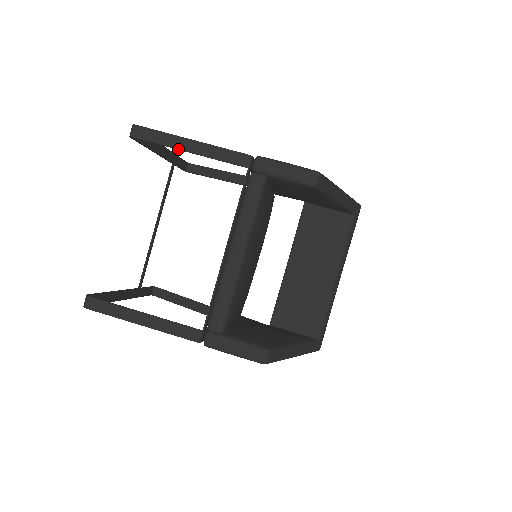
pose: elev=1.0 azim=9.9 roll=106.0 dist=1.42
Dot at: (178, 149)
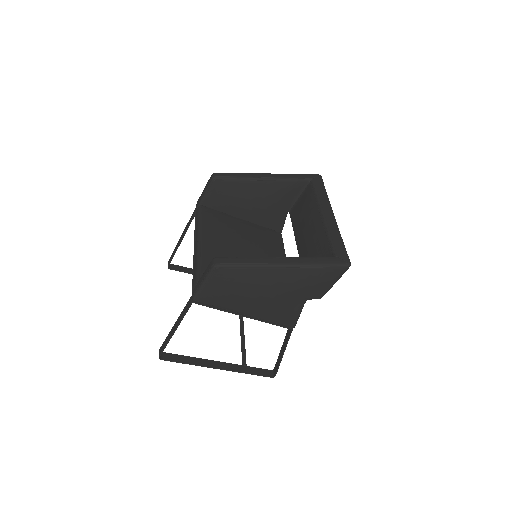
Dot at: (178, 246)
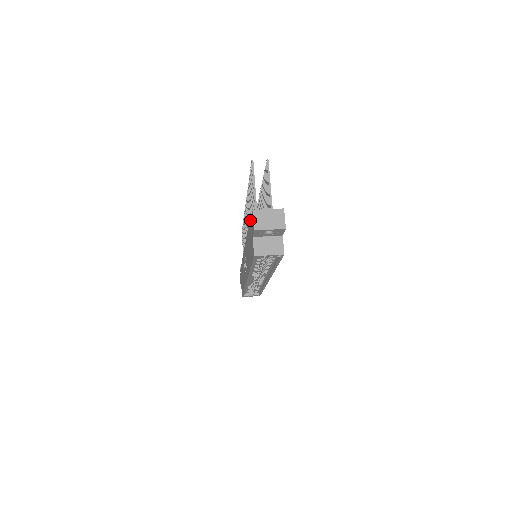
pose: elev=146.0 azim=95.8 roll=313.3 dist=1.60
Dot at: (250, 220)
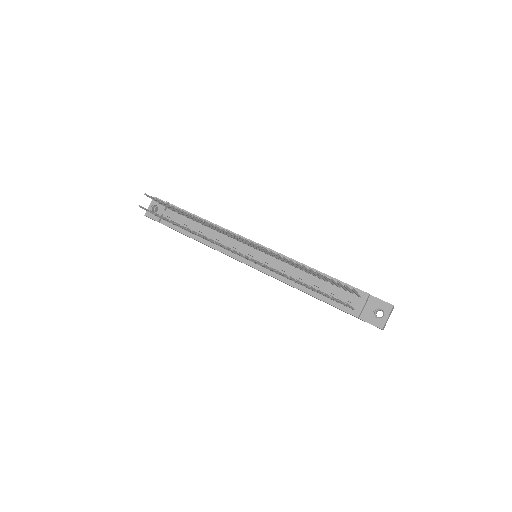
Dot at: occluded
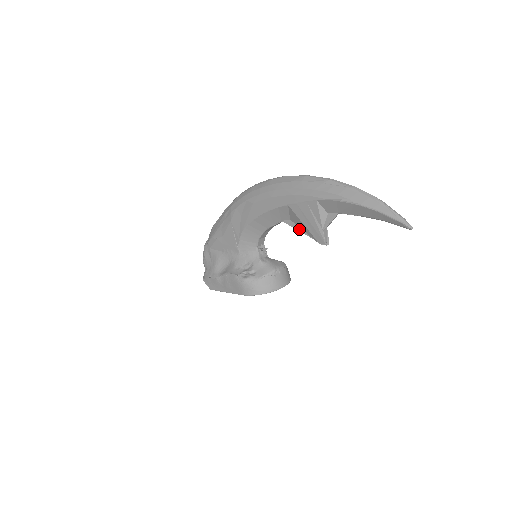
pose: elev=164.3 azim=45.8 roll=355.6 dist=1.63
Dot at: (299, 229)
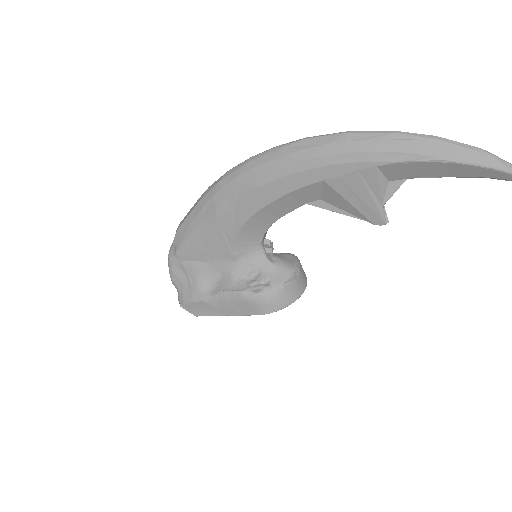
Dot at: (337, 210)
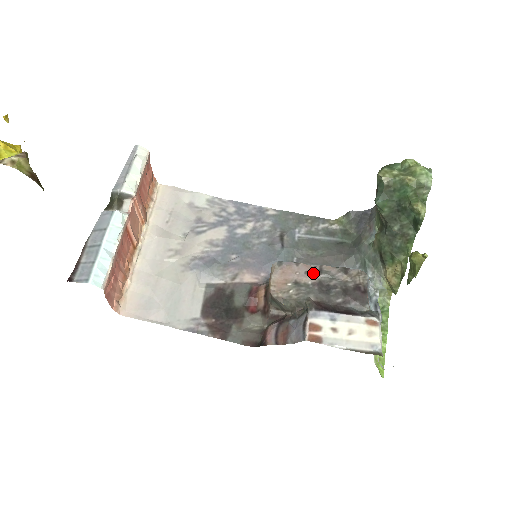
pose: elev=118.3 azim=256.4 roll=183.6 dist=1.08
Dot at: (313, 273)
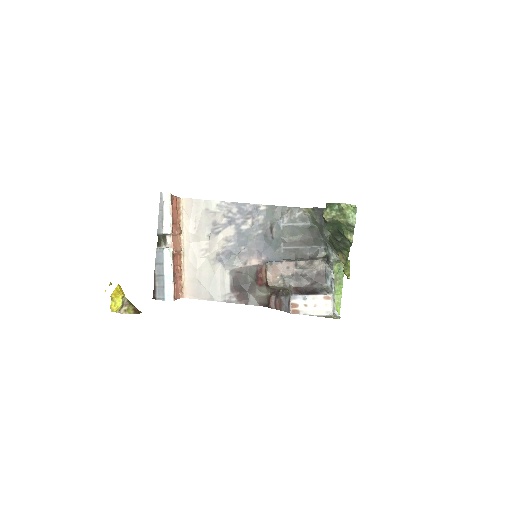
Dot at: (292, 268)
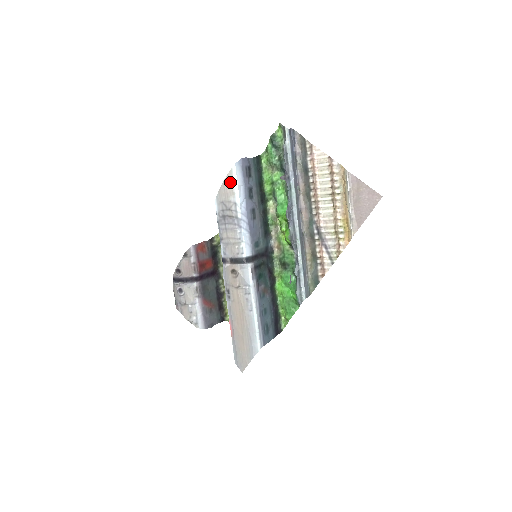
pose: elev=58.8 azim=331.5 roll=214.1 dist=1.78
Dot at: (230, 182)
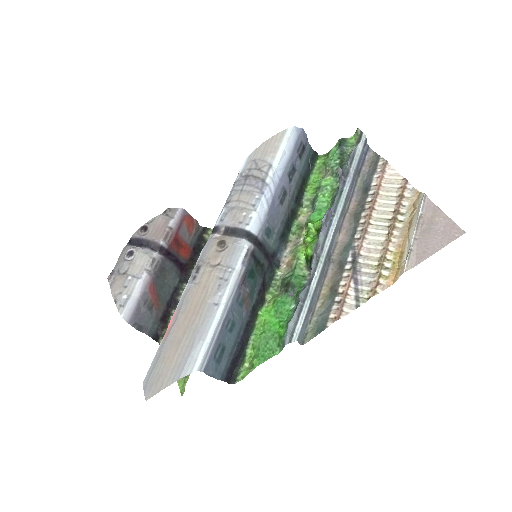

****

Problem to work on
Convert every line of the material above into a numbered list, dropping any blank lines and leaving the pictures out.

Result for this task
1. pose: elev=1.0 azim=9.9 roll=106.0 dist=1.42
2. Dot at: (178, 149)
3. Dot at: (178, 246)
4. pose: elev=146.0 azim=95.8 roll=313.3 dist=1.60
5. Dot at: (250, 220)
6. Dot at: occluded
7. pose: elev=164.3 azim=45.8 roll=355.6 dist=1.63
8. Dot at: (299, 229)
9. Dot at: (337, 210)
10. pose: elev=118.3 azim=256.4 roll=183.6 dist=1.08
11. Dot at: (313, 273)
12. Dot at: (292, 268)
13. pose: elev=58.8 azim=331.5 roll=214.1 dist=1.78
14. Dot at: (230, 182)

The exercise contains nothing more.